Dr. Arcese’s decision-support tools and outputs have been used to guide conservation of the Pacific Northwest, the Northern Andes, and the Western Hemisphere. He pioneered the development of rigorous and sophisticated methodological approaches to identify portfolios of sites and, in some cases, generalizable decision rules that will most efficiently achieve specific conservation targets. His published research in this area has been featured in Conservation Letters, PLoS One, Ecography, Oecologia, Biological Conservation, Ecoscience, and the International Journal of Remote Sensing.
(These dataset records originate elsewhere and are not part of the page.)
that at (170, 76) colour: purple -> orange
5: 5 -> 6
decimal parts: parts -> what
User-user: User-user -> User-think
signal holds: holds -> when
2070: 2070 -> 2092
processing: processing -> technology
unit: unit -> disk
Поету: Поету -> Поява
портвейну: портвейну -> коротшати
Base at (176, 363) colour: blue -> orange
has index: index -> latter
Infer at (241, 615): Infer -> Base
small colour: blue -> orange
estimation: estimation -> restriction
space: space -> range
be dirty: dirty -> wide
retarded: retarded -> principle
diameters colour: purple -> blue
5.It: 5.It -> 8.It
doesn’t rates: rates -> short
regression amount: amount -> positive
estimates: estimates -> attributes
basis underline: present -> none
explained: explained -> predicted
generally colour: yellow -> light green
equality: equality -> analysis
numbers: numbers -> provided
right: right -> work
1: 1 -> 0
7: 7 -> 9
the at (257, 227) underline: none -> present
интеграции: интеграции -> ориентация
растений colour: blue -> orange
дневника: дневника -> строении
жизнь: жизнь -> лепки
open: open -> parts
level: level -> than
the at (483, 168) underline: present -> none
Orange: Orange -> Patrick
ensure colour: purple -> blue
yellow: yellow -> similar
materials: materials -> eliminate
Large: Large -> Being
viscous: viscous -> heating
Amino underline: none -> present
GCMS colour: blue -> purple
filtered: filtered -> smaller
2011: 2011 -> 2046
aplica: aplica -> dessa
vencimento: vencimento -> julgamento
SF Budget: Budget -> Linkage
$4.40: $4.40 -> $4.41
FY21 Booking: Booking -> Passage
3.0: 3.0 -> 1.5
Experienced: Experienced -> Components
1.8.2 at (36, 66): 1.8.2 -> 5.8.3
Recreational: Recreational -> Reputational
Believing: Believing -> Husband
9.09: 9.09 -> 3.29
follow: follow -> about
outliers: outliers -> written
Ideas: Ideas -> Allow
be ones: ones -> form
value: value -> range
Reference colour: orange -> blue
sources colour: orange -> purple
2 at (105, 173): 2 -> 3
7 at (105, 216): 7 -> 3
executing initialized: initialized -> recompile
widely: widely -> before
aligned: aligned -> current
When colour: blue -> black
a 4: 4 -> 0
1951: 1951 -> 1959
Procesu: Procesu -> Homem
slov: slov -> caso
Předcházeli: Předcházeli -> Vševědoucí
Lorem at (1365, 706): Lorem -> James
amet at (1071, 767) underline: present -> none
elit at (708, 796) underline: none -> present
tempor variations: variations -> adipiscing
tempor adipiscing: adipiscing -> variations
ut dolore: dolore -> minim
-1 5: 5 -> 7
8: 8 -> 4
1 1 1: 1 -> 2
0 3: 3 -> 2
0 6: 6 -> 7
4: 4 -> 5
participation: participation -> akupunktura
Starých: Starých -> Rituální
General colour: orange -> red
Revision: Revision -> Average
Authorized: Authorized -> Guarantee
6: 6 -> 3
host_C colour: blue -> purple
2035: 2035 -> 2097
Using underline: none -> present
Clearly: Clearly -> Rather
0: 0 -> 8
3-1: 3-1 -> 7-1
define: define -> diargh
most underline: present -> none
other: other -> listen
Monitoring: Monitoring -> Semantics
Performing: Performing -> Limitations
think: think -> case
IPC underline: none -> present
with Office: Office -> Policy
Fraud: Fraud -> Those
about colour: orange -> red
Dr. Arcese is a highly cited scientist, with three edited books, 15 edited chapters, and more than 160 peer-reviewed papers to his name. His most recent book chapter, focusing on avian population structure, was included in the textbook, Ornithology: Foundation, Analysis, and Application (2018, Johns Hopkins Press). Dr. Arcese has a longstanding commitment to to outreach and service, having served as a Councilor of the American Ornithologists’ Union, a Chair of the Board of the Nature Trust of British Columbia, a federally-appointed member of the Committee on the Status of Endangered Wildlife in Canada, an editor of the Journal of Avian Biology, and Fellow of AOS. He has mentored 54 master’s, doctoral, and postdoctoral students, and co-authored papers with 15 undergraduates at three universities.

In recognition of his many contributions to ornithology, AOS is pleased to name AOS Fellow Dr. Peter Arcese as a 2021 recipient of the AOS Elliott Coues Award.